Originally aired July 12, 2010
- 1 pound ground sirloin
- 1 pound ground chuck
- Salt and pepper
- 2 tablespoons sweet paprika, a couple of palmfuls
- 1/4 cup flat-leaf parsley, finely chopped
- EVOO Extra Virgin Olive Oil, for drizzling
- 3 tablespoons butter
- 1/4 cup minced white onion
- 2 large cloves garlic, finely chopped
- 2 tablespoons flour
- 1 cup whole milk
- 2 cups loosely packed shredded yellow cheddar cheese
- 1 4-ounce jar of pimientos, drained well, finely chopped
- 1 teaspoon Worcestershire sauce, eyeball the amount
- Few dashes hot sauce, to your taste
- 4 burger rolls, split
- Deli pickles, halved lengthwise
- Fancy chips
Combine meat with salt, pepper, paprika and parsley. Form 4 large patties, making them thinner at middle for even cooking and to counteract the bulging of the meat as it cooks. Drizzle burgers with EVOO to coat.

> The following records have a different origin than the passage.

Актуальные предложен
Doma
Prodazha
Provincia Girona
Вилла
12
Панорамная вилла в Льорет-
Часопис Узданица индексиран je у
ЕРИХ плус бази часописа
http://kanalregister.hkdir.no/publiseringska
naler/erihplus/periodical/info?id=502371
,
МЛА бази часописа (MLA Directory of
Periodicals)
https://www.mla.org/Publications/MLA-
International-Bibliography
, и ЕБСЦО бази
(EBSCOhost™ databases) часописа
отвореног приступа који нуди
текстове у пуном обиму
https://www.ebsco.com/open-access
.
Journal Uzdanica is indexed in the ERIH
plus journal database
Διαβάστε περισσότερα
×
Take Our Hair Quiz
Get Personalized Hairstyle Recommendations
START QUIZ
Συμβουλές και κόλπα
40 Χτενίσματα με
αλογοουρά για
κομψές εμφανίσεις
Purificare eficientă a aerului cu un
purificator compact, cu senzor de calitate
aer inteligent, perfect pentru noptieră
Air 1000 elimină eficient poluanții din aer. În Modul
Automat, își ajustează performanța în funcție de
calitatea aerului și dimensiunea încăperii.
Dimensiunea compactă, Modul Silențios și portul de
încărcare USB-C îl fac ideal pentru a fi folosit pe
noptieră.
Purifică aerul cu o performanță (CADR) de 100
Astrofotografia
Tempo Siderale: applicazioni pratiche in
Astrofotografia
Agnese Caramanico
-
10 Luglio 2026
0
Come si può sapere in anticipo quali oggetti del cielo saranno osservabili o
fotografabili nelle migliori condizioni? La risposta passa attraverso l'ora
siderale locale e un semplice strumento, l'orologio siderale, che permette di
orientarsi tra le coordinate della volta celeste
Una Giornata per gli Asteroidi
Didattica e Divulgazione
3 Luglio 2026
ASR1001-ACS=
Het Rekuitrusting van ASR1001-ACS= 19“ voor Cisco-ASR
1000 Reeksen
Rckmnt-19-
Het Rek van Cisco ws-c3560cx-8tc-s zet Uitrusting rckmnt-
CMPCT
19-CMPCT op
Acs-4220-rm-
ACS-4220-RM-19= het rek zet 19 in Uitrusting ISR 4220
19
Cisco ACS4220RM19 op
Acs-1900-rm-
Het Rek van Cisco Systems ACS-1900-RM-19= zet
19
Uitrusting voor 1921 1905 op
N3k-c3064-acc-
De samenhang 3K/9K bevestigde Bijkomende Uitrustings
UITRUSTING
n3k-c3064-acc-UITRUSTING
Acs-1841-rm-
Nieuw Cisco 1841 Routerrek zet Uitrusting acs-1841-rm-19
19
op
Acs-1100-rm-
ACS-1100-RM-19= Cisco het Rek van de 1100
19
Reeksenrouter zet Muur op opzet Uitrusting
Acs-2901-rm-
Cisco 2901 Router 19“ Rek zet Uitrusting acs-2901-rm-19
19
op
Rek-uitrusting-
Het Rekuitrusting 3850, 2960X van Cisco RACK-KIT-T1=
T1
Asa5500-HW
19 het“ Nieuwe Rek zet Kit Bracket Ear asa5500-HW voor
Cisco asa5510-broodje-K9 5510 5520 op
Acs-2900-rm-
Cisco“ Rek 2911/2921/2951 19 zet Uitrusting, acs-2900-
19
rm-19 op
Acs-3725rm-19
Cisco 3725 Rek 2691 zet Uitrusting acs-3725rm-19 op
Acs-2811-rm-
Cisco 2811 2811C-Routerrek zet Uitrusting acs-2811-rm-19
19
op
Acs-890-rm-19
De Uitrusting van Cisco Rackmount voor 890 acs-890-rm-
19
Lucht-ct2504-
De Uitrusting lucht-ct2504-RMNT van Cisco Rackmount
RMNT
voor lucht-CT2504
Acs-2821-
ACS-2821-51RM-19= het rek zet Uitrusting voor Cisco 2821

Heat a large, cast-iron skillet over medium-high heat. Cook burgers 8 minutes turning once for medium-rare and up to 12 minutes for medium-well.
In a medium saucepot over medium to medium-low heat, melt butter, then add onions and garlic and cook 5 minutes. Add flour and stir to combine. Add milk and heat through for a minute, then melt the cheese into milk the sauce will be very thick, barely spoonable. Add pimientos, Worcestershire, hot sauce and season with salt and pepper to taste.
Serve burgers on buns with pimiento cheese sauce on top and a pickle and chips alongside.